In direct answer to your question: dictionaries have significantly more overhead than lists:
- Each item consumes memory for both key and value, in contrast to only values for lists.
- Adding or removing an item requires consulting a hash table.
Despite the fact that Python dictionaries are extremely well-designed and surprisingly fast, if you have an algorithm that can use direct index, you will save space and time.
However, from the sound of your question and subsequent discusion, it sounds like your needs may change over time and you have some uncertainty ("However, I can think of some situations that might arise in future that I will need to keep some items for keys which are not integers")
If this is the case, I suggest creating a hybrid data structure of your own so that as your needs evolve you can address the efficiency of storage in an isolated place while allowing your application to use simple, readable code to store and retrieve objects.

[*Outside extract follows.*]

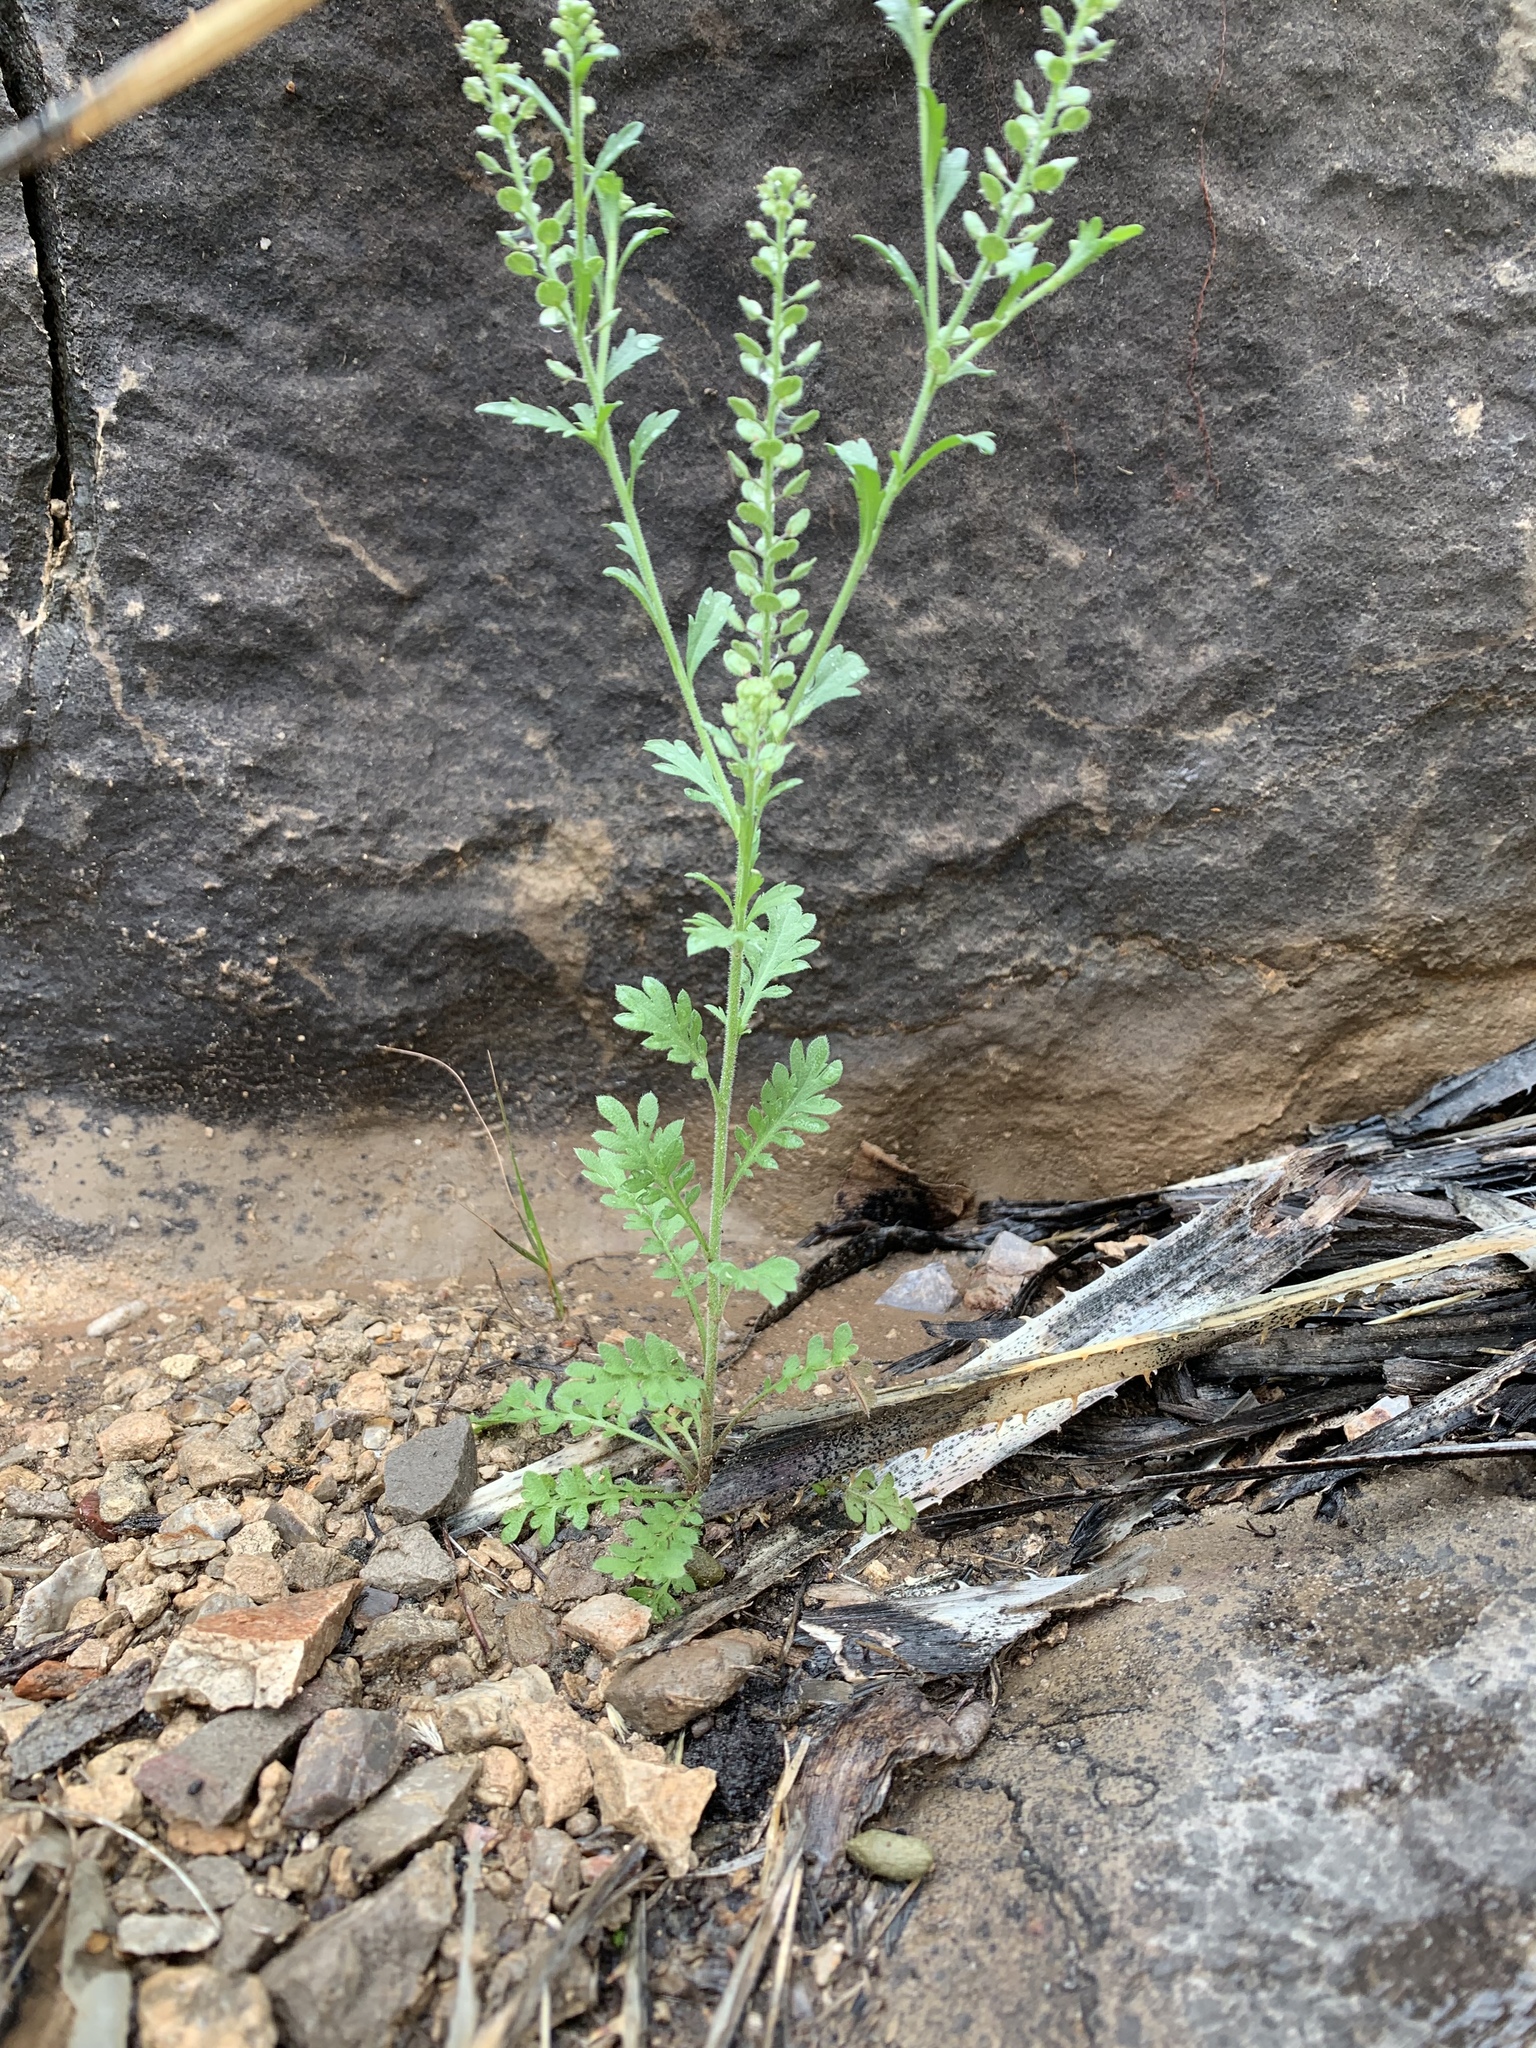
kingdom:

For example, here is a Python3 class called maybelist
that is derived from a list, but detects the presence of non-numeric keys, storing exceptions in a dictionary while providing mappings for some common list operations:
class maybelist(list):
def __init__(self, *args):
super().__init__(*args)
self._extras = dict()
def __setitem__(self, index, val):
try:
super().__setitem__(index, val)
return
except TypeError:
# Index is not an integer, store in dict
self._extras[index] = val
return
except IndexError:
pass
distance = index - len(self)
if distance > 0:
# Put 'None' in empty slots if need be
self.extend((None,) * distance)
self.append(val)
def __getitem__(self, index):
try:
return super().__getitem__(index)
except TypeError:
return self._extras[index]
def __str__(self):
return str([item for item in self])
def __len__(self):
return super().__len__() + len(self._extras)
def __iter__(self):
for item in itertools.chain(super().__iter__(), self._extras):
yield item
So, you could treat it like an array, and have it auto expand:
>>> x = maybelist()
>>> x[0] = 'first'
>>> x[1] = 'second'
>>> x[10] = 'eleventh'
>>> print(x)
['first', 'second', None, None, None, None, None, None, None, None, 'eleventh']
>>> print(x[10])
eleventh
Or you could add items with non-numeric keys if they were present:
>>> x['unexpected'] = 'something else'
>>> print(x['unexpected'])
something else
And yet have the object appear to behave properly if you access it using iterators or other methods of your choosing:
>>> print(x)
['first', 'second', None, None, None, None, None, None, None, None, 'eleventh', 'unexpected']
>>> print(len(x))
12
This is just an example, and you would need to tailor such a class to meet the needs of your application. For example, the resulting object does not strictly behave like a list (x[len(x)-1]
is not the last item, for example). However, your application may not need such strict adherence, and if you are careful and plan properly, you can create an object which both provides highly optimized storage while leaving room for evolving data structure needs in the future.